Stephen Burt on what we can learn from Project Runway
With its invitations to test our tastes against experts, its parade of outfits for us to critique, Project Runway even recalls the famous exercises in “practical criticism” performed at the University of Cambridge in the 1920s, in which professor I.A. Richards asked his students to make snap judgments about unfamiliar poems. Richards meant to improve (as he saw it) students’ tastes, and to examine their own sense of beauty and meaning; Project Runway might spark such examinations too.
Roberto Bolaño gives advice on writing short stories (via Rahul Soni)

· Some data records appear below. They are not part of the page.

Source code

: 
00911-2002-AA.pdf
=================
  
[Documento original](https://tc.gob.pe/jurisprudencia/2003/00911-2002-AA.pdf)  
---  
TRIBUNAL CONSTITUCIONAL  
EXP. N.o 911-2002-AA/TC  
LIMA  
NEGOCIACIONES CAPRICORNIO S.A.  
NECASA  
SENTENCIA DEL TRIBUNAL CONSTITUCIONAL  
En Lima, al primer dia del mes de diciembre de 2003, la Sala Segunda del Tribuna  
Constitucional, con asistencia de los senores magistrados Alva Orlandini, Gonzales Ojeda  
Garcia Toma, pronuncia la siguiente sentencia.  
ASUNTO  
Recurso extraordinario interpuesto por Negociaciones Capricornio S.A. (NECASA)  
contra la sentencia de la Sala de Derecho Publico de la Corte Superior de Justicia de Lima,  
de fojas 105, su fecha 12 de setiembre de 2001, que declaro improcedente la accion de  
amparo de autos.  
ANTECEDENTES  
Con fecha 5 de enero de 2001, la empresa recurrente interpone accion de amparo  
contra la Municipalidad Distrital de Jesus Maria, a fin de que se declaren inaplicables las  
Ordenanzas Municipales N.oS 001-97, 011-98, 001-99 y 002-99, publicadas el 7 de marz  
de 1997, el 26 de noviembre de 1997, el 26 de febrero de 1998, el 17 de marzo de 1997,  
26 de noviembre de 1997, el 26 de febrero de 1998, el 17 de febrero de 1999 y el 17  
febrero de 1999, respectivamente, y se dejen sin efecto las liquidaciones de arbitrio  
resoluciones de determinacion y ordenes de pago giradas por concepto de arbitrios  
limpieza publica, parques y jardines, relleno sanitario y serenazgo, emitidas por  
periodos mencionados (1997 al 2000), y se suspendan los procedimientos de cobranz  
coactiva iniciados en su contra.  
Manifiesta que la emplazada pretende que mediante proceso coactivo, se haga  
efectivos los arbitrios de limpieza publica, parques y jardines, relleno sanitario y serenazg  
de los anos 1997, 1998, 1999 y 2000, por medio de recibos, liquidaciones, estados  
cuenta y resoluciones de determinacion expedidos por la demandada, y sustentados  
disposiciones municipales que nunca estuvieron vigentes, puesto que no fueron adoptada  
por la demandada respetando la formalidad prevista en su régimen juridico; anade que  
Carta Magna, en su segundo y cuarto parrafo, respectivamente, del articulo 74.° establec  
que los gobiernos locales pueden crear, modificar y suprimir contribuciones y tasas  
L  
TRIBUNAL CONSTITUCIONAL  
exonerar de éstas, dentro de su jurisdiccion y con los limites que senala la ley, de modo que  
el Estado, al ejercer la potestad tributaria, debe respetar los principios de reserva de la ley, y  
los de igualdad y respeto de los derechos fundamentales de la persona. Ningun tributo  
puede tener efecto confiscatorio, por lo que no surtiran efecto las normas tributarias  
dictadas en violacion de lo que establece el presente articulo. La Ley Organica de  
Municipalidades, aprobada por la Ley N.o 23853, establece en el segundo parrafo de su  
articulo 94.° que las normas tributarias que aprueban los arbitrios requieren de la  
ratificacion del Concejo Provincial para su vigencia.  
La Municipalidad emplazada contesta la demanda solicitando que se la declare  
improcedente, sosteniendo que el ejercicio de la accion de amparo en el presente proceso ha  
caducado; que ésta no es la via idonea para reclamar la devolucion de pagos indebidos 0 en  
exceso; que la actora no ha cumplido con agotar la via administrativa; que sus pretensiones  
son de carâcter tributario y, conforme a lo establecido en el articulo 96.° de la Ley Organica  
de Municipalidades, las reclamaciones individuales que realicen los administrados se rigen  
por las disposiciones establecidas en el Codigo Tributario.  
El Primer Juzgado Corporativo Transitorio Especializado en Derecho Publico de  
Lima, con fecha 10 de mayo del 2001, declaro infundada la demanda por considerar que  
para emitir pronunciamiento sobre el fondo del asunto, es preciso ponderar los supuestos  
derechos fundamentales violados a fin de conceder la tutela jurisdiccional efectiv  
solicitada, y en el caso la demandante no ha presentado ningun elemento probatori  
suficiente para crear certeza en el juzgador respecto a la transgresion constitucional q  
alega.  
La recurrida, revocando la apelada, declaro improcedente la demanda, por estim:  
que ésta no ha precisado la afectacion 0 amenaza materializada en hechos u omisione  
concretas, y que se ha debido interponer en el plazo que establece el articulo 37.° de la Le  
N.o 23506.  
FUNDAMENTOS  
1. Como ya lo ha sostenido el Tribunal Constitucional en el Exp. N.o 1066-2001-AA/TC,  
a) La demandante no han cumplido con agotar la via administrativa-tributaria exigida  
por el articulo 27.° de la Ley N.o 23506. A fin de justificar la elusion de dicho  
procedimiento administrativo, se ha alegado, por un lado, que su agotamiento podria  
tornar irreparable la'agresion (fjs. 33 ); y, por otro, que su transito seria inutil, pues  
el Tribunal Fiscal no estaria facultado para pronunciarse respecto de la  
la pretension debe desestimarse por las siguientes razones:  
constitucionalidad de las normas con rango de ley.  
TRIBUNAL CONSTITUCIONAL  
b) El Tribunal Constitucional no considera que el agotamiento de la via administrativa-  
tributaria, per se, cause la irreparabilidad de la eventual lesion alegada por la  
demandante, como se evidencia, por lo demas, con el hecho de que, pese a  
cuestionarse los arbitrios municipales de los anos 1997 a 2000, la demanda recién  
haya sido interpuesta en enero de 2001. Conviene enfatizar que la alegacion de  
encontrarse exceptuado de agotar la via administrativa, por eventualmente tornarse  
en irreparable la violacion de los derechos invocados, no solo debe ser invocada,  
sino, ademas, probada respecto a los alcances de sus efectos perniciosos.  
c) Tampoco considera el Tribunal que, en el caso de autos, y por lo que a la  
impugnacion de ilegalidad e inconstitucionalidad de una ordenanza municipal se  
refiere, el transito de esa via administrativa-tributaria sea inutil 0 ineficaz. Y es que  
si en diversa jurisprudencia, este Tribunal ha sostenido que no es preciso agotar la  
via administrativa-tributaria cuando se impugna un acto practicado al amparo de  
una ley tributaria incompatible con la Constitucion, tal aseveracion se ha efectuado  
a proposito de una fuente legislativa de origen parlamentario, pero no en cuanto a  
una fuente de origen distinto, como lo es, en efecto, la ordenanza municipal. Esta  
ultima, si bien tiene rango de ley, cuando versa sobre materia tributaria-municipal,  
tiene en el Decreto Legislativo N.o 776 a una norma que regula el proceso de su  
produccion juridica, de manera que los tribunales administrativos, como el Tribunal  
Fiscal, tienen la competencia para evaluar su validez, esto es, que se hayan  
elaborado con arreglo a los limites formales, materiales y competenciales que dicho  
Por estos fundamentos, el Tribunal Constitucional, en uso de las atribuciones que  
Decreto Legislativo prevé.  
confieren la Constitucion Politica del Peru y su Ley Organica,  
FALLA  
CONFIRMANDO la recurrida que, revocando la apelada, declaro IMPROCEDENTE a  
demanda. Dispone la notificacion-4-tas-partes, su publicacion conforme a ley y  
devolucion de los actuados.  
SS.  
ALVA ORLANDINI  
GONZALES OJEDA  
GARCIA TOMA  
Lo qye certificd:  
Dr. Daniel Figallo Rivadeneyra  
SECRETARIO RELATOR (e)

(1) Never approach short stories one at a time. If one approaches short stories one at a time, one can quite honestly be writing the same short story until the day one dies. (2) It is best to write short stories three or five at a time. If one has the energy, write them nine or fifteen at a time. (3) Be careful: the temptation to write short stories two at a time is just as dangerous as attempting to write them one at a time, and, what’s more, it’s essentially like the interplay of lovers’ mirrors, creating a double image that produces melancholy. (4) One must read Horacio Quiroga, Felisberto Hernández, and Jorge Luis Borges. One must read Juan Rulfo and Augusto Monterroso. Any short-story writer who has some appreciation for these authors will never read Camilo José Cela or Francisco Umbral yet will, indeed, read Julio Cortázar and Adolfo Bioy Casares, but in no way Cela or Umbral.
Disclaimer: I do not necessarily agree with all of this. – A
Greetings: Turns out it’s Christmas eve. I’ve spent several hours working on a university application and packing cake and kuswar for my mother. Not fun. I did, however, buy some poetry for myself. – A
And Vivek Narayanan‘s Universal Beach — I couldn’t find an image, but I have a new scanner and I’m dying to experiment with it.